La campagne choc de l’association cherche avant tout à susciter une réaction de la part des politiques qui délaissent littéralement cette question depuis l’échec de la proposition de loi de 2009. « Même si la population est largement en faveur de nos demandes, ces politiciens continuent de ne pas écouter » affirme Jean-Luc Romero, le président de l’ADMD. La campagne pour la présidentielle apparaît donc comme une opportunité à saisir pour parler de l’euthanasie et tenter de la replacer au cœur des débats.
Cette campagne a été beaucoup critiquée ces derniers jours ; les images ont été qualifiées « d’indignes » par Jean Leonetti, ministre des Affaires européennes et auteur de la loi actuellement en vigueur. De plus, l’absence de François Hollande sur les affiches suscite l’incompréhension et la suspicion d’un favoritisme envers le candidat socialiste.

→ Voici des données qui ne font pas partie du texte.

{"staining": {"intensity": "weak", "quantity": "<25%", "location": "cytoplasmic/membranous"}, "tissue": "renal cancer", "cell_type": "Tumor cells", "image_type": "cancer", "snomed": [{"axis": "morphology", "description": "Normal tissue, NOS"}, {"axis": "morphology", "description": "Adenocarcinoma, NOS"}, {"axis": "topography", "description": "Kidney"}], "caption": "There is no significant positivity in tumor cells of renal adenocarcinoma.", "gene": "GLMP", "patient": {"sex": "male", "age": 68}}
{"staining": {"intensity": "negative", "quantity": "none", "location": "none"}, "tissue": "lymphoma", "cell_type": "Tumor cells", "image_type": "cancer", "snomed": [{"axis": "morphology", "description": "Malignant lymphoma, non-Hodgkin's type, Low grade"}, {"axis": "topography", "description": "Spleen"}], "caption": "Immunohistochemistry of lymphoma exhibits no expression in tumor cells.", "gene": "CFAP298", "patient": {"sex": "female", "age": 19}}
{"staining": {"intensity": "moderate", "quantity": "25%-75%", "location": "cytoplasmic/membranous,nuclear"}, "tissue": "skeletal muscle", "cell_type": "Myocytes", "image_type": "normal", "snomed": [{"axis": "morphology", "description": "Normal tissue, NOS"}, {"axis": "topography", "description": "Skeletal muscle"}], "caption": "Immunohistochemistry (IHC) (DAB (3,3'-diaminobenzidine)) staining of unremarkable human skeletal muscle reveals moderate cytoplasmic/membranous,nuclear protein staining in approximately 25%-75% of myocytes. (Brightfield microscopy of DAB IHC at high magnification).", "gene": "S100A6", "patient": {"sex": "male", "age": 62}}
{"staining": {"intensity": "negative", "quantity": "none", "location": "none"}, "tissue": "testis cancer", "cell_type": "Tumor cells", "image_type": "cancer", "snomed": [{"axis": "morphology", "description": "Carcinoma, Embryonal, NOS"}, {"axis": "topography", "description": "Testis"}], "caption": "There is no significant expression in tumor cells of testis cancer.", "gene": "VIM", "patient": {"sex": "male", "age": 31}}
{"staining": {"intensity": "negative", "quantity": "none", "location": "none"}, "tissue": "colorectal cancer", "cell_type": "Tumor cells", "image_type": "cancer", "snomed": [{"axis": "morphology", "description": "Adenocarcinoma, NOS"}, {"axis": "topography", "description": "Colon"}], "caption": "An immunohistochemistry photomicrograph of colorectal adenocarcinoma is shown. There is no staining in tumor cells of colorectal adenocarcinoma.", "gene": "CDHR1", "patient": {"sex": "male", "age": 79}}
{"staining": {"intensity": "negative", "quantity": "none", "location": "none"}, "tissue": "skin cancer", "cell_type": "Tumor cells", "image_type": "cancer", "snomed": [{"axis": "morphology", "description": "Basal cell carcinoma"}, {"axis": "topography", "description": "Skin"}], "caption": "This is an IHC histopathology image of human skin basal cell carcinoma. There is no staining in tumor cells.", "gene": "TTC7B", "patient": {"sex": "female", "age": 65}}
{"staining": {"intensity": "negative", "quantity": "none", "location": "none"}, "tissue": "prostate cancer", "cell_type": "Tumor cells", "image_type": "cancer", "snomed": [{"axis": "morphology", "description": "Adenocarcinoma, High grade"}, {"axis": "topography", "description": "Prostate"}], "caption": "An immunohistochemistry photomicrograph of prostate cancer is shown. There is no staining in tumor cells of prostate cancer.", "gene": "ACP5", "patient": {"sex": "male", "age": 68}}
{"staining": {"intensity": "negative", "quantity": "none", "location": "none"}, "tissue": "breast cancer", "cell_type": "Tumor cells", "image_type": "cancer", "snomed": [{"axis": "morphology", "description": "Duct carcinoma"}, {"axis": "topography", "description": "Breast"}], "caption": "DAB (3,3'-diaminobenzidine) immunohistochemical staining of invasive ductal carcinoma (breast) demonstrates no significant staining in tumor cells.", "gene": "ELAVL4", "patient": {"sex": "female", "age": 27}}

Suite au lancement de la campagne, le président de l’ADMD convoque les candidats à la présidentielle à une rencontre publique à la fin du mois pour débattre de l’euthanasie. Si François Hollande a récemment affirmé qu’il était favorable à une révision de la loi pour les patients en phase terminale d’une maladie incurable, Nicolas Sarkozy reste quant à lui très ferme sur ces positions.
Quoiqu’il en soit, s’il est incontestable que cette question continue de faire des émules, il paraît peu probable de voir un réel changement dans les mentalités des politiques.